The eventual withdrawal of Libyan troops from Chad and the events that followed were not fully disclosed. Chadian President Goukouni Oueddei appeared to request their withdrawal, which Gaddafi complied with, and they were replaced by an Organization of African Unity (OAU) peacekeeping force partially funded by France. There were unconfirmed reports of a last-minute coup attempt by Libyan elements in Chad, but this seemed exaggerated.

The tensions between Sudan and Chad, primarily fuelled by the Libyan presence in Chad, eased after the Libyan withdrawal. Sudan and Chad restored normal diplomatic ties, and President Nimeiri and President Oueddei established a working relationship, including an agreement to establish a "ministerial committee" to prevent Chadian rebels from using Sudan as a base. However, Gaddafi's hostility toward the Nimeiri regime in Sudan persisted.

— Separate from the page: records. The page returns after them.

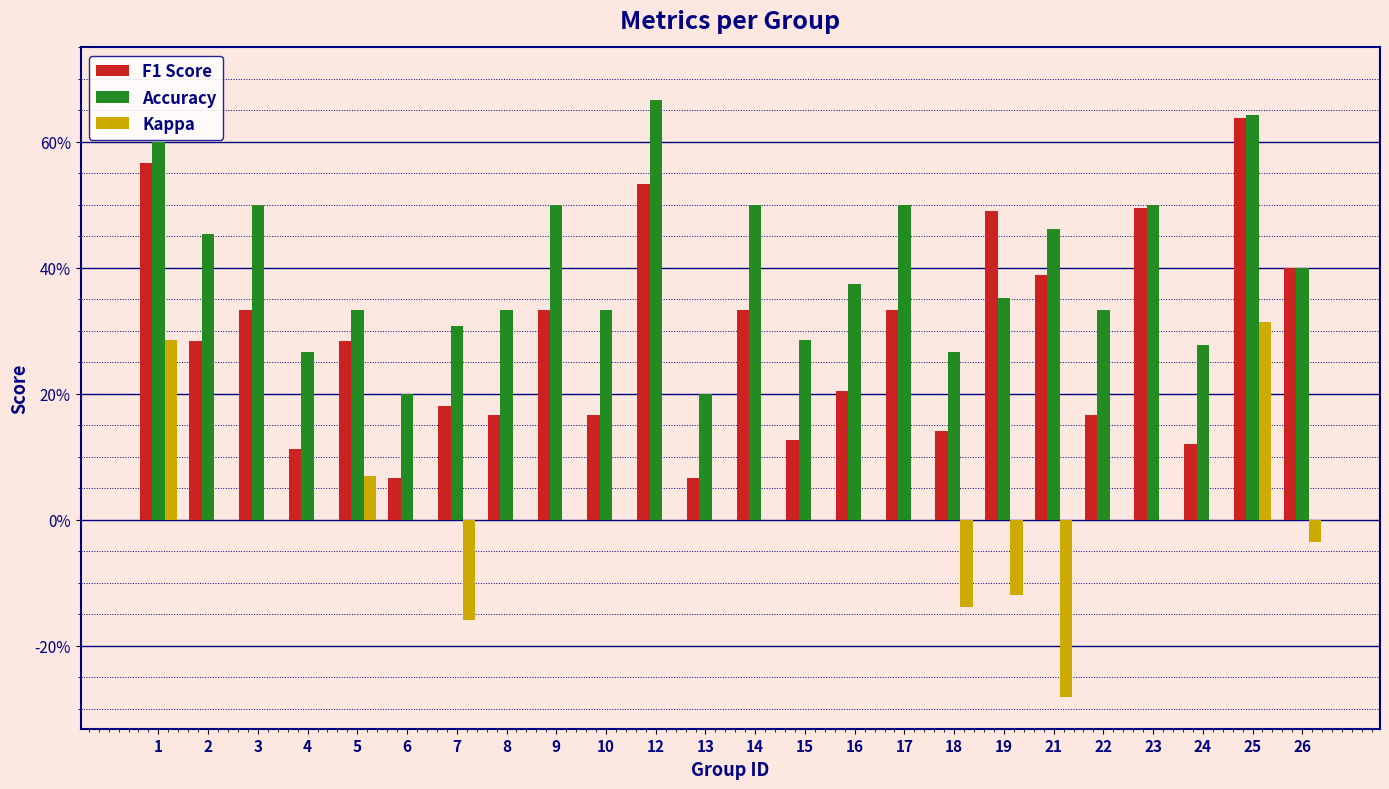

Which series has the largest range (max minus min)?

Kappa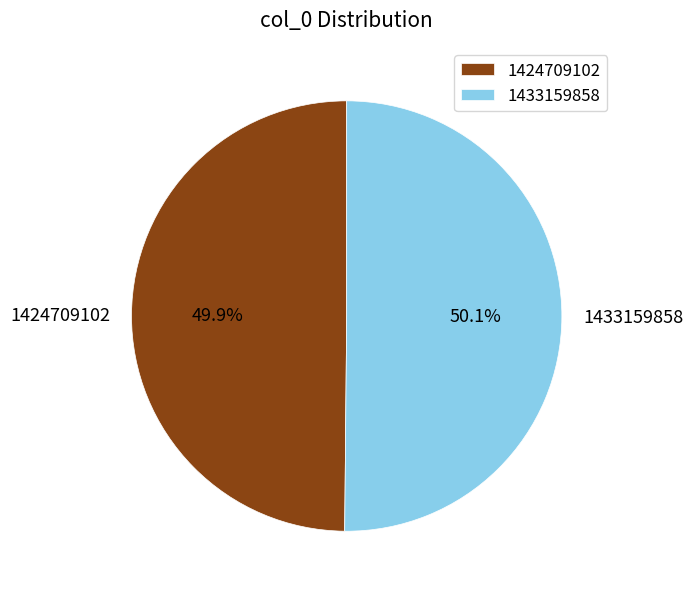

To the nearest percent, what percentage of the pie is 1433159858?

50%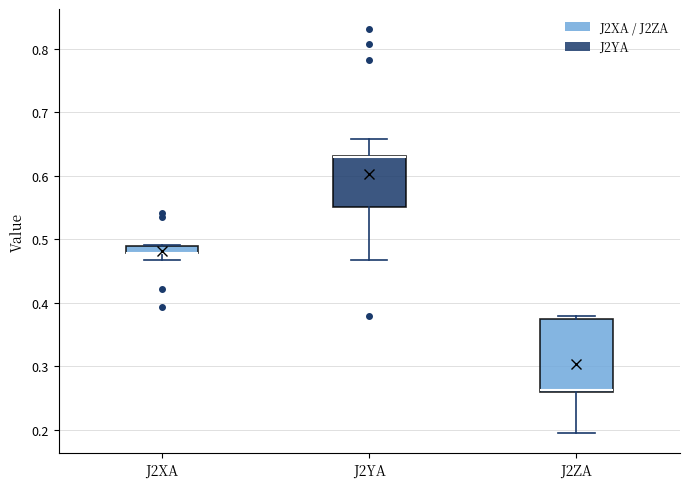

Where is the lower edge of the box for J2YA on the y-axis? The values are not printed on the chart, so give them approximately, as read against the axis.

0.55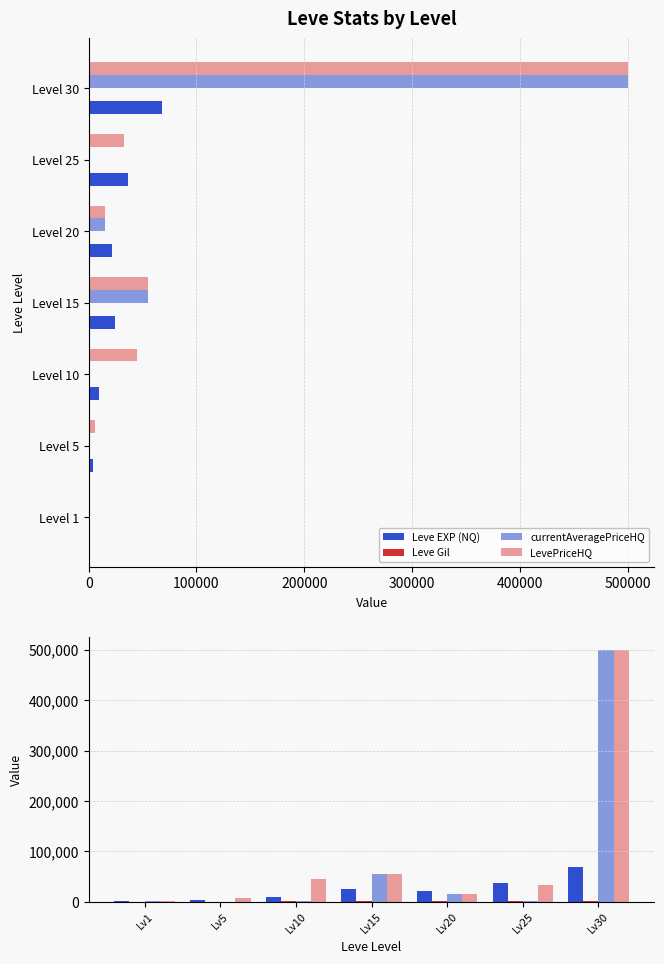

Rank the series by their maximum value, from lowest to highest.

Leve Gil, Leve EXP (NQ), currentAveragePriceHQ, LevePriceHQ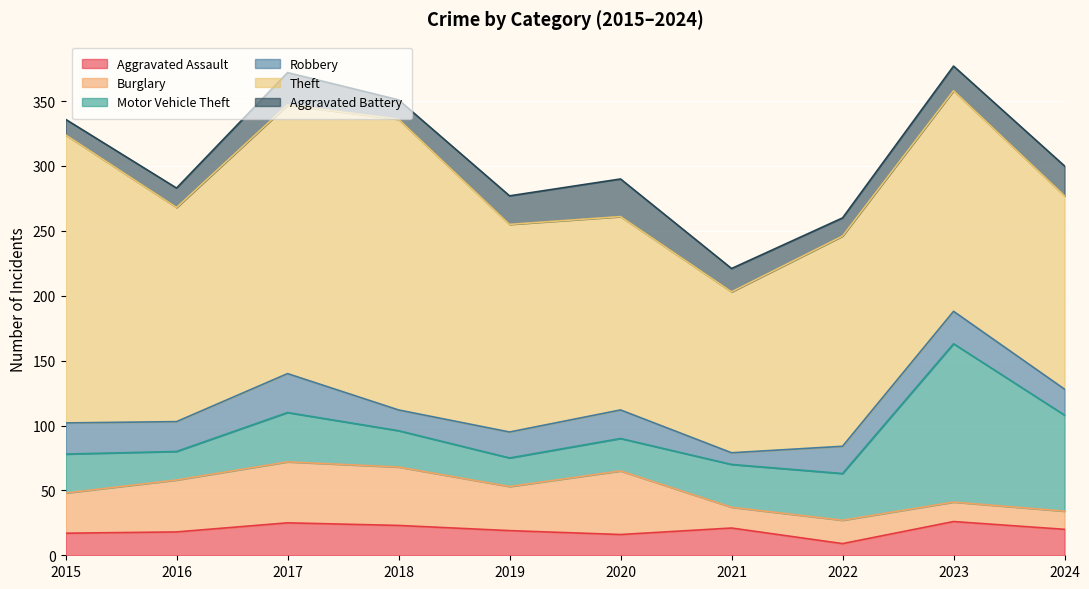

What is the value of the Theft point at the 7th from the left?

124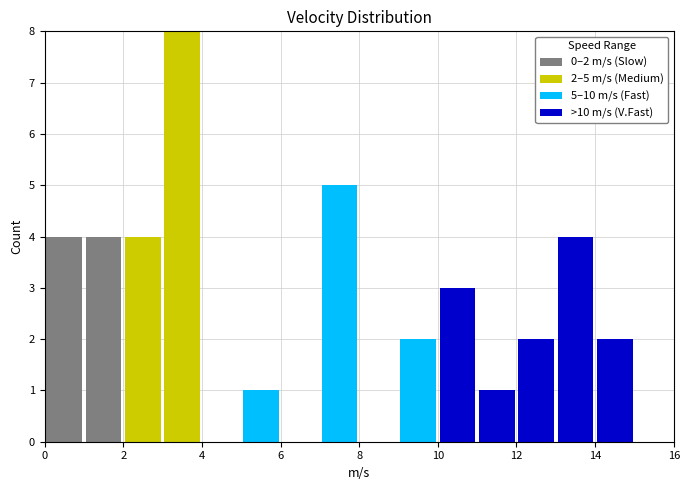

Which range on the x-axis has the tallest stacked bar (by total height)?

3 to 4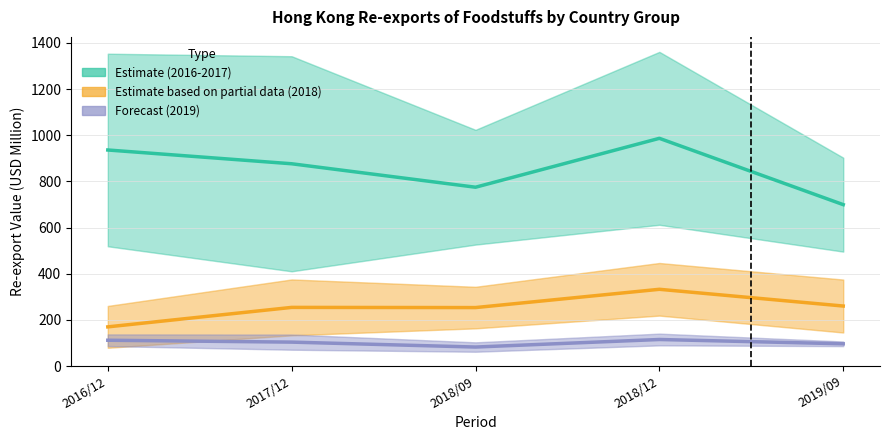

Rank the series by their maximum value, from highest to lowest.

201612 & 201712 (Estimate), 201809 & 201812 (Partial), 201909 (Forecast)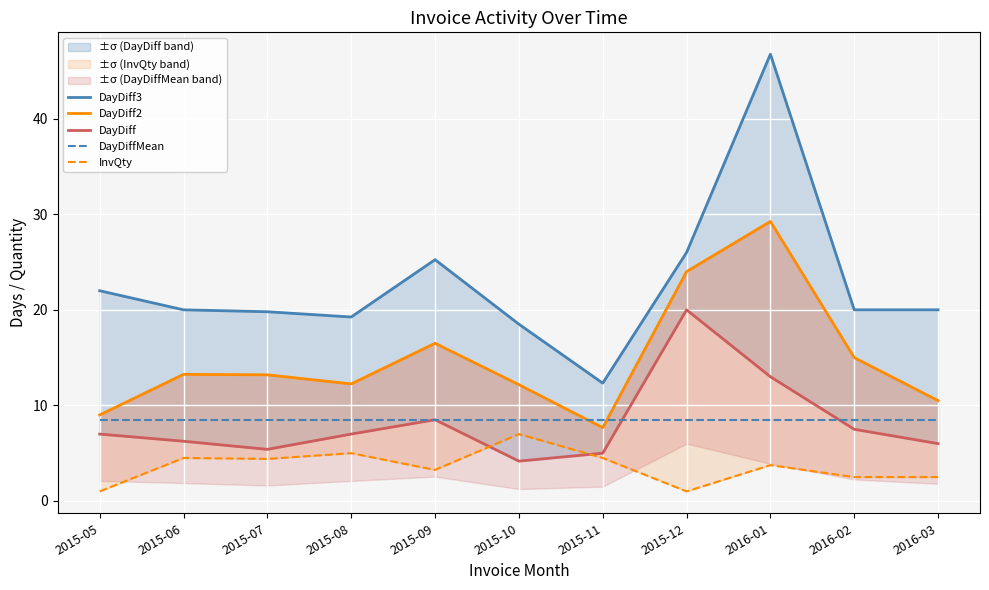

How many data points does each series have?

11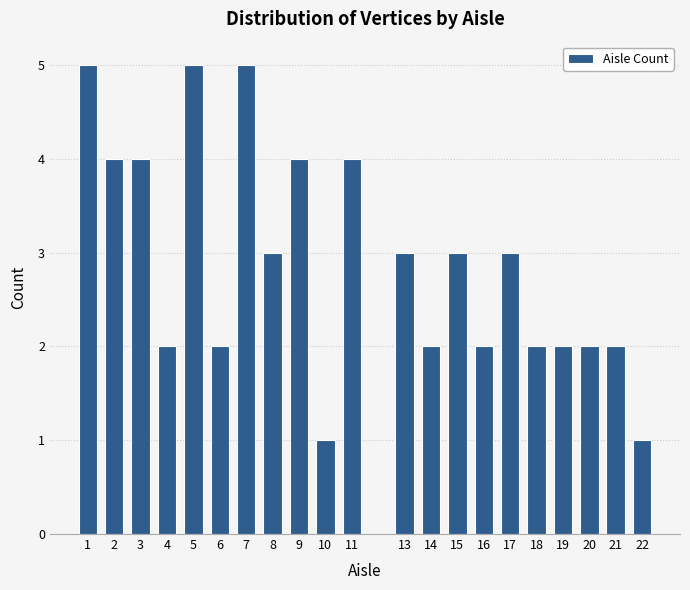

Reading right to left, extract all data points from this chart.

1	2	2	2	2	3	2	3	2	3	4	1	4	3	5	2	5	2	4	4	5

There were concerns that Libya might continue its efforts to undermine the Khartoum government. Gaddafi maintained connections with anti-Nimeiri Sudanese groups in Libya and Ethiopia, and the tripartite pact between Libya, Southern Yemen, and Ethiopia remained a potential challenge to Nimeiri. This situation continued to pose a threat to Darfur and remained a challenge for U.S. policy in the region.